◆ **To do**: From the first entry to the last, copy each one exactly.

◆ **Dataset excerpts**:

┏━━

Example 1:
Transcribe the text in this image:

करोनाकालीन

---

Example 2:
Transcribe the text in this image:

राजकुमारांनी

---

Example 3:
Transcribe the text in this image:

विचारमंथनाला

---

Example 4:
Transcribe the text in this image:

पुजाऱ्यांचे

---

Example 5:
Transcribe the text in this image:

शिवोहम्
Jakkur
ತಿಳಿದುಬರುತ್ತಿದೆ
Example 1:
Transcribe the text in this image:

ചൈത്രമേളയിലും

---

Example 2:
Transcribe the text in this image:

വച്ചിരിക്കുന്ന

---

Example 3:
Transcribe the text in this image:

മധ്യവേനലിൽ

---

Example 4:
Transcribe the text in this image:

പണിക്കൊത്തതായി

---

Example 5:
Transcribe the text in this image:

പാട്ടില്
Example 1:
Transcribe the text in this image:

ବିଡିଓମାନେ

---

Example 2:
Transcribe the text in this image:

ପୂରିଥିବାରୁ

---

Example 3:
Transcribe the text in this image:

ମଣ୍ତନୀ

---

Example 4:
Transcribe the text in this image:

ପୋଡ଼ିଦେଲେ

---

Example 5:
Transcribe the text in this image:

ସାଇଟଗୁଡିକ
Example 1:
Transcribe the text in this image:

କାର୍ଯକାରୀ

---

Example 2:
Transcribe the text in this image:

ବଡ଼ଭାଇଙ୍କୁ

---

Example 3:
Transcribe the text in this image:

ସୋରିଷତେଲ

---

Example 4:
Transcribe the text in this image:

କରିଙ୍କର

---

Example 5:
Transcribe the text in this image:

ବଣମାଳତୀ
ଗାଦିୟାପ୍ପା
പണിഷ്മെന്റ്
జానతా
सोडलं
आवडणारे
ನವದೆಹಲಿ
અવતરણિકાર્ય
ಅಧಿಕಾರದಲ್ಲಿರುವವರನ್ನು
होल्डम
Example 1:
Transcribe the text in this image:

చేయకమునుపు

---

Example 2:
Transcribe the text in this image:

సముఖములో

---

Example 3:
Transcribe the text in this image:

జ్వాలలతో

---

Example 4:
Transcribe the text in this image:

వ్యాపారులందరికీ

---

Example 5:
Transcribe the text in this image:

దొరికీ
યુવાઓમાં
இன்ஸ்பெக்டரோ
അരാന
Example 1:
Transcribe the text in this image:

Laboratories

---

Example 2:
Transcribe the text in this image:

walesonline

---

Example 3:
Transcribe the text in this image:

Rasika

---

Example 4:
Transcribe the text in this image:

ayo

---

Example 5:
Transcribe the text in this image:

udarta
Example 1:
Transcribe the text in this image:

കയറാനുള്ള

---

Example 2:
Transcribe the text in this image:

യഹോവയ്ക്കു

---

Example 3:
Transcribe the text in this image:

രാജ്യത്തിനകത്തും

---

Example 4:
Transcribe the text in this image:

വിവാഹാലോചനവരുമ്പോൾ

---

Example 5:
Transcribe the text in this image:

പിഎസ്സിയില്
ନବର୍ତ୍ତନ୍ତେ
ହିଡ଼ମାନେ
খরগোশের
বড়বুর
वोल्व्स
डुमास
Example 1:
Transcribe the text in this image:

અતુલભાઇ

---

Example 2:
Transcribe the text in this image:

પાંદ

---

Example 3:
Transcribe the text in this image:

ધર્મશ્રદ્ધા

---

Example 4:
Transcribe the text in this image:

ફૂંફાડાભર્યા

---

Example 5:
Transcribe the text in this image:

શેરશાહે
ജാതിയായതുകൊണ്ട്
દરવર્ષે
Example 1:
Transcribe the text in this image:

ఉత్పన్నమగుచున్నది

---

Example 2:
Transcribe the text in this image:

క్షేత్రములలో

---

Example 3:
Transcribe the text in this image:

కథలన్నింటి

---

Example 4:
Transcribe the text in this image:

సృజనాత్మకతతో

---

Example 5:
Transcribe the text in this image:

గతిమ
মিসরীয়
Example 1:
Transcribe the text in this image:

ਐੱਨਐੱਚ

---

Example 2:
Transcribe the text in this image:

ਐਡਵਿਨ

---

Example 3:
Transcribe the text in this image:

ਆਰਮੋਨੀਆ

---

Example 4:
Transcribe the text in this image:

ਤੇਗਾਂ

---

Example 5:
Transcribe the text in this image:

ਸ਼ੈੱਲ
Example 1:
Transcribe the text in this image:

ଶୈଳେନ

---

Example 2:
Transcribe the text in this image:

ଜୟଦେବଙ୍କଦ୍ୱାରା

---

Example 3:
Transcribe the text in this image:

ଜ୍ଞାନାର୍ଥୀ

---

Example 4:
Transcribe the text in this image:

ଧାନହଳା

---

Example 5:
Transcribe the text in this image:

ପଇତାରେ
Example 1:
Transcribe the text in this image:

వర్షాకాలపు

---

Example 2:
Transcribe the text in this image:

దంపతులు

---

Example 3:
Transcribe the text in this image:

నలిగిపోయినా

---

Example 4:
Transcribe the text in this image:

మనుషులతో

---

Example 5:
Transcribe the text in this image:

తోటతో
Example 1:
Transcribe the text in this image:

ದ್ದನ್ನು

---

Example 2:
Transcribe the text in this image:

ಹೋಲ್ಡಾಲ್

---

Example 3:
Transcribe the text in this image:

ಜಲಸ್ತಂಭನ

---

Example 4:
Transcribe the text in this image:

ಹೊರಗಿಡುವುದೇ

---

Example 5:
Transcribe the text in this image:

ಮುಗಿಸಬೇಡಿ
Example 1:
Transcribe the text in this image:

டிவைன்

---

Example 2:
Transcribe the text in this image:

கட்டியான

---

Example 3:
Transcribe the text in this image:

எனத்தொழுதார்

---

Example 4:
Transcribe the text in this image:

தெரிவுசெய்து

┗━━

◆ **Task output**:
Example 1:
Transcribe the text in this image:

करोनाकालीन

---

Example 2:
Transcribe the text in this image:

राजकुमारांनी

---

Example 3:
Transcribe the text in this image:

विचारमंथनाला

---

Example 4:
Transcribe the text in this image:

पुजाऱ्यांचे

---

Example 5:
Transcribe the text in this image:

शिवोहम्
Jakkur
ತಿಳಿದುಬರುತ್ತಿದೆ
Example 1:
Transcribe the text in this image:

ചൈത്രമേളയിലും

---

Example 2:
Transcribe the text in this image:

വച്ചിരിക്കുന്ന

---

Example 3:
Transcribe the text in this image:

മധ്യവേനലിൽ

---

Example 4:
Transcribe the text in this image:

പണിക്കൊത്തതായി

---

Example 5:
Transcribe the text in this image:

പാട്ടില്
Example 1:
Transcribe the text in this image:

ବିଡିଓମାନେ

---

Example 2:
Transcribe the text in this image:

ପୂରିଥିବାରୁ

---

Example 3:
Transcribe the text in this image:

ମଣ୍ତନୀ

---

Example 4:
Transcribe the text in this image:

ପୋଡ଼ିଦେଲେ

---

Example 5:
Transcribe the text in this image:

ସାଇଟଗୁଡିକ
Example 1:
Transcribe the text in this image:

କାର୍ଯକାରୀ

---

Example 2:
Transcribe the text in this image:

ବଡ଼ଭାଇଙ୍କୁ

---

Example 3:
Transcribe the text in this image:

ସୋରିଷତେଲ

---

Example 4:
Transcribe the text in this image:

କରିଙ୍କର

---

Example 5:
Transcribe the text in this image:

ବଣମାଳତୀ
ଗାଦିୟାପ୍ପା
പണിഷ്മെന്റ്
జానతా
सोडलं
आवडणारे
ನವದೆಹಲಿ
અવતરણિકાર્ય
ಅಧಿಕಾರದಲ್ಲಿರುವವರನ್ನು
होल्डम
Example 1:
Transcribe the text in this image:

చేయకమునుపు

---

Example 2:
Transcribe the text in this image:

సముఖములో

---

Example 3:
Transcribe the text in this image:

జ్వాలలతో

---

Example 4:
Transcribe the text in this image:

వ్యాపారులందరికీ

---

Example 5:
Transcribe the text in this image:

దొరికీ
યુવાઓમાં
இன்ஸ்பெக்டரோ
അരാന
Example 1:
Transcribe the text in this image:

Laboratories

---

Example 2:
Transcribe the text in this image:

walesonline

---

Example 3:
Transcribe the text in this image:

Rasika

---

Example 4:
Transcribe the text in this image:

ayo

---

Example 5:
Transcribe the text in this image:

udarta
Example 1:
Transcribe the text in this image:

കയറാനുള്ള

---

Example 2:
Transcribe the text in this image:

യഹോവയ്ക്കു

---

Example 3:
Transcribe the text in this image:

രാജ്യത്തിനകത്തും

---

Example 4:
Transcribe the text in this image:

വിവാഹാലോചനവരുമ്പോൾ

---

Example 5:
Transcribe the text in this image:

പിഎസ്സിയില്
ନବର୍ତ୍ତନ୍ତେ
ହିଡ଼ମାନେ
খরগোশের
বড়বুর
वोल्व्स
डुमास
Example 1:
Transcribe the text in this image:

અતુલભાઇ

---

Example 2:
Transcribe the text in this image:

પાંદ

---

Example 3:
Transcribe the text in this image:

ધર્મશ્રદ્ધા

---

Example 4:
Transcribe the text in this image:

ફૂંફાડાભર્યા

---

Example 5:
Transcribe the text in this image:

શેરશાહે
ജാതിയായതുകൊണ്ട്
દરવર્ષે
Example 1:
Transcribe the text in this image:

ఉత్పన్నమగుచున్నది

---

Example 2:
Transcribe the text in this image:

క్షేత్రములలో

---

Example 3:
Transcribe the text in this image:

కథలన్నింటి

---

Example 4:
Transcribe the text in this image:

సృజనాత్మకతతో

---

Example 5:
Transcribe the text in this image:

గతిమ
মিসরীয়
Example 1:
Transcribe the text in this image:

ਐੱਨਐੱਚ

---

Example 2:
Transcribe the text in this image:

ਐਡਵਿਨ

---

Example 3:
Transcribe the text in this image:

ਆਰਮੋਨੀਆ

---

Example 4:
Transcribe the text in this image:

ਤੇਗਾਂ

---

Example 5:
Transcribe the text in this image:

ਸ਼ੈੱਲ
Example 1:
Transcribe the text in this image:

ଶୈଳେନ

---

Example 2:
Transcribe the text in this image:

ଜୟଦେବଙ୍କଦ୍ୱାରା

---

Example 3:
Transcribe the text in this image:

ଜ୍ଞାନାର୍ଥୀ

---

Example 4:
Transcribe the text in this image:

ଧାନହଳା

---

Example 5:
Transcribe the text in this image:

ପଇତାରେ
Example 1:
Transcribe the text in this image:

వర్షాకాలపు

---

Example 2:
Transcribe the text in this image:

దంపతులు

---

Example 3:
Transcribe the text in this image:

నలిగిపోయినా

---

Example 4:
Transcribe the text in this image:

మనుషులతో

---

Example 5:
Transcribe the text in this image:

తోటతో
Example 1:
Transcribe the text in this image:

ದ್ದನ್ನು

---

Example 2:
Transcribe the text in this image:

ಹೋಲ್ಡಾಲ್

---

Example 3:
Transcribe the text in this image:

ಜಲಸ್ತಂಭನ

---

Example 4:
Transcribe the text in this image:

ಹೊರಗಿಡುವುದೇ

---

Example 5:
Transcribe the text in this image:

ಮುಗಿಸಬೇಡಿ
Example 1:
Transcribe the text in this image:

டிவைன்

---

Example 2:
Transcribe the text in this image:

கட்டியான

---

Example 3:
Transcribe the text in this image:

எனத்தொழுதார்

---

Example 4:
Transcribe the text in this image:

தெரிவுசெய்து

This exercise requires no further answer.